“Value impairment is at an all time high”

Gary Klesch, founder of the eponymous investment boutique, says distressed assets in Europe have mushroomed, already adding up to a $150bn investment opportunity.

Gary Klesch is looking forward to taking advantage of one of the biggest market opportunities he has ever come across. The London-based founder of Klesch & Company is preparing to raise a new fund to invest in distressed debt, a market which he says has got more to offer to savvy investors than ever before.

“Our view is that there will be a long, long period of value impairment affecting a lot of companies”, he says. “If it is a barometer of evidence, the number of phone calls we’re getting daily from investors wanting to invest in distressed, I would suggest it’s at an all time high.”

Klesch, who has spent nearly three decades in the business of investing in securities that trade at substantial discounts to their nominal value, believes the value of total impaired asset in Europe alone has recently shot up to $150bn. He says there will be more as the outlook continues to be bleak, with bank debt and corporate bonds being among the prime targets.

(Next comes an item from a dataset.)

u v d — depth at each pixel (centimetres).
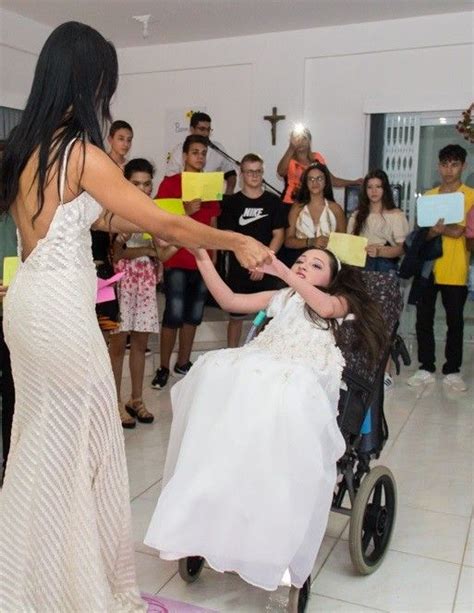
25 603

A recurring theme in Klesch’s conversation is the idea that distressed debt offers great upside, but also requires people to master a raft of complex problems. Among the main reasons he cites as to why few players, particularly in Europe, have managed to build a successful franchise in this market is the fact that there is a multitude of jurisdictions, each embodying their own bankruptcy code and often jointly impacting on any given turnaround situation. That corporate funding structures and creditor hierarchies have become increasingly complicated doesn’t make life any easier either.

Nevertheless, says Klesch, distressed debt is a major buzzword in today’s market, adding that therein lies a danger. “There are a lot of available assets that are value impaired, and there is a lot of money waiting to go in there – but there are few people in between who understand the risks. The propensity to misinvest in this area is huge.”